Being elderly ………….

Imagine the day everyone you grew up with is dead or dying. The world you live in, you no longer understand. Everything is so complex now, you can no longer do banking and shopping like you used to. Not only is your physical health a barrier, but the systems and procedures for theses every day tasks have changed so much from what your used to. Now you need support to do basic things like shopping, banking, paying bills and the like. When you were young and able you could go to the bank and the lovely helpful staff would do everything for you, now you have to learn to use machines. Shopping was easier, as the lovely staff there would serve you and help load your trolley to go home. Now you are the check out person, but without the physical strength to do so. Now you struggle to lift the smallest of items on the counter.

You rely on expensive taxi’s or your mobility scooter to get around. Taxi’s are an expense you cant afford on your pension and you save this for unavoidable transport from medical specialists or treatments. If you take the scooter you cant go too far if its wet, and even weather permitting you can only go as far as the battery life permits. You occasionally ask family if they can take you to appointments but you feel a burden as you know they need to take time off work. Because you are avoiding medical appoints you cant get to, and you don’t want to burden family, your health is now really deteriorating.

Now you are barely able to leave the house. You’re so weak you cant prepare your own meals and have trouble getting to the toilet. You try and hide this when you get visitors, but close family start to notice your loosing weight, your clothes are dirty and the house is not as clean as it once was. It becomes evident that you cant live on your own any more. You might come to this conclusion through conversations with your children and grandchildren, or as the result of a hospital admission. The end result is you are now no longer able to live alone, and its probably not your choice.

One of your well meaning kids has taken you in. You may be relieved. You and your friends have talked about all the terrible things you have seen on tv about abuse that happens in aged care. You are petrified of aged care. So off you go to live with your kid. You may or may not have been a great parent, but as parents we all wish we did things better. You are no different, you wish you knew then, what you know now. You wish you could have given your kids more. But now your moving in with them. You cant take all your worldly possessions, just what you can fit in your room. Your kid already has their own house full of worldly possessions, and their offspring, there’s not enough room.

Now you quickly find out how different your child has grown from you. They eat different kinds of food. All the food you like is no longer considered healthy and your kid takes anything delicious out of your reach. Your kid thinks everything is germy and is forever disinfecting everything. You realise this kid would never survive the wars you lived through. Your tired but they insist on you showering regularly and changing your clothes. The nagging never ends. You need help showering but don’t want your kid to have to clean you and see you naked. So your kid gets some services in to shower you. Next thing you know your kid has you booked into something every day. Shower day, physio, doctors appointments and the list goes on. Every day is something.
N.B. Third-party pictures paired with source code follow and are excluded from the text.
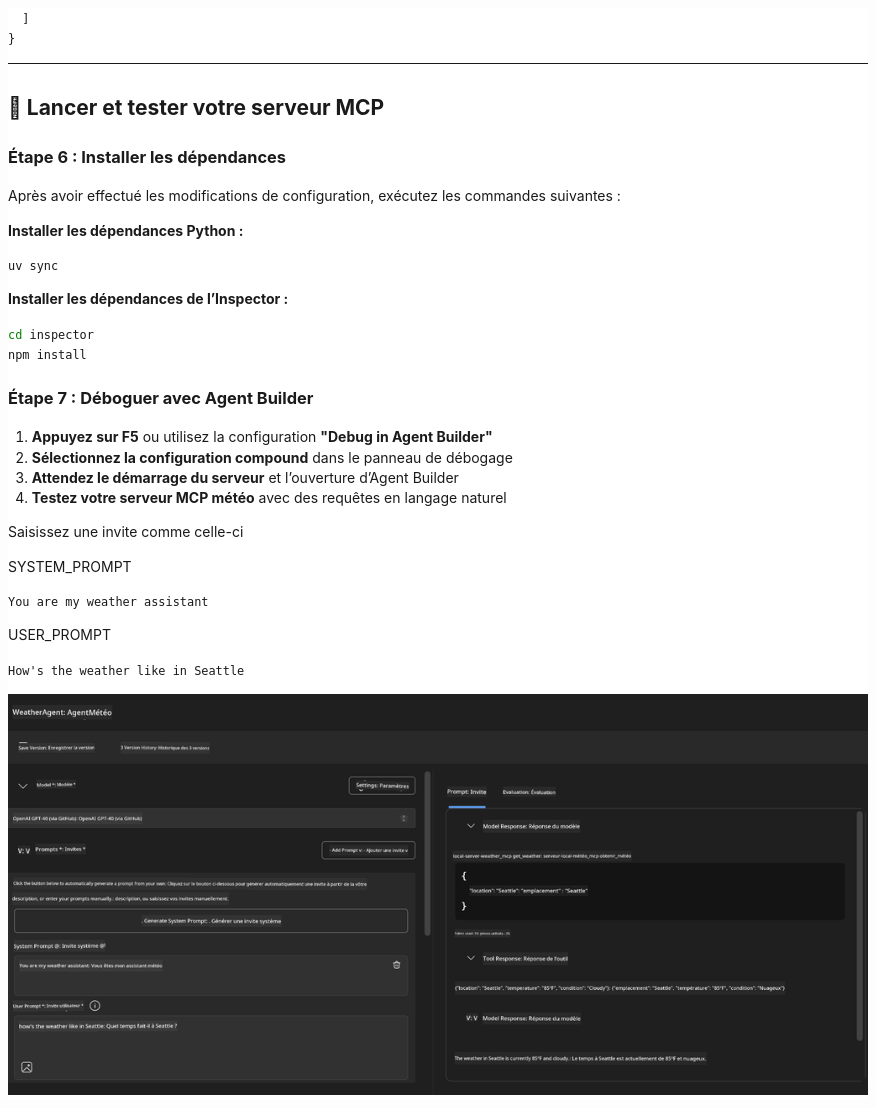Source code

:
 ```
  ]
}
```

---

## 🚀 Lancer et tester votre serveur MCP

### Étape 6 : Installer les dépendances

Après avoir effectué les modifications de configuration, exécutez les commandes suivantes :

**Installer les dépendances Python :**  
```bash
uv sync
```

**Installer les dépendances de l’Inspector :**  
```bash
cd inspector
npm install
```

### Étape 7 : Déboguer avec Agent Builder

1. **Appuyez sur F5** ou utilisez la configuration **"Debug in Agent Builder"**  
2. **Sélectionnez la configuration compound** dans le panneau de débogage  
3. **Attendez le démarrage du serveur** et l’ouverture d’Agent Builder  
4. **Testez votre serveur MCP météo** avec des requêtes en langage naturel

Saisissez une invite comme celle-ci

SYSTEM_PROMPT

```
You are my weather assistant
```

USER_PROMPT

```
How's the weather like in Seattle
```

![Agent Builder Debug Result](../../../../translated_images/Result.6ac570f7d2b1d5389c561ab0566970fe0f13e75bdd976b6a7f0270bc715d07f8.fr.png)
You notice this kid is getting tired and grumpy. They no longer dress up nice or do their hair nice. They used to be so good looking, now they have let themselves go. They keep loosing their job. It just so happens to coincide with every time they have taken time off work for one of your medical appointments of if they had to stay home to look after you. You start to attribute this change in your child to yourself. Eventually your kid has to sell their home and down size, they no longer work full time and their marriage is on the rocks. Your kid no longer gets visitors and their own children have moved out. Could this be your doing, you ask yourself? You offer to go to an aged care facility. But turns out there are no places, and your kid cant afford to send you to respite. Your heart breaks for your kid. You feel like such as burden. You feel solely responsible for destroying their lives, but you are powerless to fix anything.
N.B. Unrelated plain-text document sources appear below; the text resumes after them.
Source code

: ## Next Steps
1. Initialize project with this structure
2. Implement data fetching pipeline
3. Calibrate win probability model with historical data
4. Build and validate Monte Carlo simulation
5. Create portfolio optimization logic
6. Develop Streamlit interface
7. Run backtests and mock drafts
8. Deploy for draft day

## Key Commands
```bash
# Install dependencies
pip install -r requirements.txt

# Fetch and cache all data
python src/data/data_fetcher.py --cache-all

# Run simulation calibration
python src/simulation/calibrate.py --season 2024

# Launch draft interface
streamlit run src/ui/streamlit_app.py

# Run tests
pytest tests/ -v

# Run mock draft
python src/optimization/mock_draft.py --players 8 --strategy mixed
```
Unfortunately the above experience is not an isolated story. Here are some comments from real life elderly people, who live with their family or heavily rely on their family as carers:

Why am I still here? Why wont God take me?

Female aged 82 years

Why cant I just have euthanasia and stop being a burden to my family?

Male aged 86 years

I would be better dead. I am ready to go. There is nothing left here for me.

Male aged 90 years

This is the heart breaking reality of getting older. We will all have to face this reality one day. But why does it have to be this way? This could easily be resolved with better carer support. Imagine if in the vignette above the carer received some financial support, free education about how to care for the aged parent and regular free respite. Has the taxes this elderly person paid throughout life time not already funded this. Changes such as this would make such a difference in the life of the aged person but also of their carer. This would no doubt save the tax payer overall in hospital and aged care costs.The carer would still be able to maintain employment and retain their own identity, and provide love and care for their family member. The aged person would also maintain their own identity and independence.

What can we do? We can raise awareness. We can share blogs like this. We can petition to local government and beyond. The more people talk about it and think about it, the more likely change will come to fruition.